§ **作業項目**
資料の冒頭の行から始めて「autoconsumo, se ubicará dentro d」を含む行までを、「Shop」を「Store」に置き換えたうえで再掲してください。ほかの部分は一切変更しないこと。

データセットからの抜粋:
========================================================================

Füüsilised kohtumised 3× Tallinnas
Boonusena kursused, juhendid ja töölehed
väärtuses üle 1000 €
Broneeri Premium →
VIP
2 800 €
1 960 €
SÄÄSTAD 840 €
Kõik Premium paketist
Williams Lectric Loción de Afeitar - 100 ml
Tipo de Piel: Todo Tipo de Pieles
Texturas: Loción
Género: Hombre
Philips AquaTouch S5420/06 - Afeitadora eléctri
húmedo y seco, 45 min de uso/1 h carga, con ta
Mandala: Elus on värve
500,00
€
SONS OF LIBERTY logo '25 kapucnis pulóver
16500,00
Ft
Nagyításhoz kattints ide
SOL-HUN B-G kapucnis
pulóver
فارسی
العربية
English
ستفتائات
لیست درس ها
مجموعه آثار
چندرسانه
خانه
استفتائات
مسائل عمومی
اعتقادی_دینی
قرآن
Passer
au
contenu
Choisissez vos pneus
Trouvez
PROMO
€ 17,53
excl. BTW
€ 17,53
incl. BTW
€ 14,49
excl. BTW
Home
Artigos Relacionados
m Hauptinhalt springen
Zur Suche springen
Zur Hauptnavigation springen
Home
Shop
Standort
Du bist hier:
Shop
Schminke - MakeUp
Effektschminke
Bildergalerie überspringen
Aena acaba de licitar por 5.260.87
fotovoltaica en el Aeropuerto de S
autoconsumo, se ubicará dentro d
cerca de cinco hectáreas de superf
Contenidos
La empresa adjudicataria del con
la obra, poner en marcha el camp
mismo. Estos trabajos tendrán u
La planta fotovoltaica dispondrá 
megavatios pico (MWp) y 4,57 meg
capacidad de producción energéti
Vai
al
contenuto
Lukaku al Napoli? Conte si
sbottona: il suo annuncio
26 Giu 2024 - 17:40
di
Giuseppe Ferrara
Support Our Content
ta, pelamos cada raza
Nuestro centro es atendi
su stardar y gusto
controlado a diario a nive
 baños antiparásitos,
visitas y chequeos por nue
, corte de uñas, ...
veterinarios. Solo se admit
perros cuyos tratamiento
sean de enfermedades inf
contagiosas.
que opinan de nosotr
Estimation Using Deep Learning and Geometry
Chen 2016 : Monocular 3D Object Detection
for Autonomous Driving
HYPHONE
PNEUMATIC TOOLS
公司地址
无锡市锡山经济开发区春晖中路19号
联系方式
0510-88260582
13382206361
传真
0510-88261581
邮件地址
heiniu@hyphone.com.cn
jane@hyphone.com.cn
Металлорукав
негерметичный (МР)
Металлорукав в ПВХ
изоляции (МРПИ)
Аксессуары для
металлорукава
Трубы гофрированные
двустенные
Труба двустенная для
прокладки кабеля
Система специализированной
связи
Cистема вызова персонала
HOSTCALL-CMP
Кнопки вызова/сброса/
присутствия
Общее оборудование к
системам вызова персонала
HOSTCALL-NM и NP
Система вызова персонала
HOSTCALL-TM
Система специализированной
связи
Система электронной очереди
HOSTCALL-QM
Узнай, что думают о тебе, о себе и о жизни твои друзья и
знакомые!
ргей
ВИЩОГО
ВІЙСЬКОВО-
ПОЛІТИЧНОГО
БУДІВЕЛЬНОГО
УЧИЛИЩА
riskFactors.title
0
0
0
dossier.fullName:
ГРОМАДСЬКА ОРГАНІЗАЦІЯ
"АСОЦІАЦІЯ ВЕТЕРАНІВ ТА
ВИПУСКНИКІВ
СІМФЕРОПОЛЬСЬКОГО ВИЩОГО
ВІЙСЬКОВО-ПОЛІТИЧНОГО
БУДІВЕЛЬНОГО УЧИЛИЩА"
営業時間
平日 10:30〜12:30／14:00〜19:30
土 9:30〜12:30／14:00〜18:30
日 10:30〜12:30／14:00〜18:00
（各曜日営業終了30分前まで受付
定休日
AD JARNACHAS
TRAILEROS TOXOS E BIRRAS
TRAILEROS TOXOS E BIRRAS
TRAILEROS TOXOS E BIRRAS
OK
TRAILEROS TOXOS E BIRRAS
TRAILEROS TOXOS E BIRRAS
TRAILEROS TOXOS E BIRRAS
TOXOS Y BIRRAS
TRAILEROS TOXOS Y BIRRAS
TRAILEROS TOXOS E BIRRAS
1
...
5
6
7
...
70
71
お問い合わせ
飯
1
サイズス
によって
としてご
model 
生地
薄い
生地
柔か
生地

========================================================================

§ **解答**
Füüsilised kohtumised 3× Tallinnas
Boonusena kursused, juhendid ja töölehed
väärtuses üle 1000 €
Broneeri Premium →
VIP
2 800 €
1 960 €
SÄÄSTAD 840 €
Kõik Premium paketist
Williams Lectric Loción de Afeitar - 100 ml
Tipo de Piel: Todo Tipo de Pieles
Texturas: Loción
Género: Hombre
Philips AquaTouch S5420/06 - Afeitadora eléctri
húmedo y seco, 45 min de uso/1 h carga, con ta
Mandala: Elus on värve
500,00
€
SONS OF LIBERTY logo '25 kapucnis pulóver
16500,00
Ft
Nagyításhoz kattints ide
SOL-HUN B-G kapucnis
pulóver
فارسی
العربية
English
ستفتائات
لیست درس ها
مجموعه آثار
چندرسانه
خانه
استفتائات
مسائل عمومی
اعتقادی_دینی
قرآن
Passer
au
contenu
Choisissez vos pneus
Trouvez
PROMO
€ 17,53
excl. BTW
€ 17,53
incl. BTW
€ 14,49
excl. BTW
Home
Artigos Relacionados
m Hauptinhalt springen
Zur Suche springen
Zur Hauptnavigation springen
Home
Store
Standort
Du bist hier:
Store
Schminke - MakeUp
Effektschminke
Bildergalerie überspringen
Aena acaba de licitar por 5.260.87
fotovoltaica en el Aeropuerto de S
autoconsumo, se ubicará dentro d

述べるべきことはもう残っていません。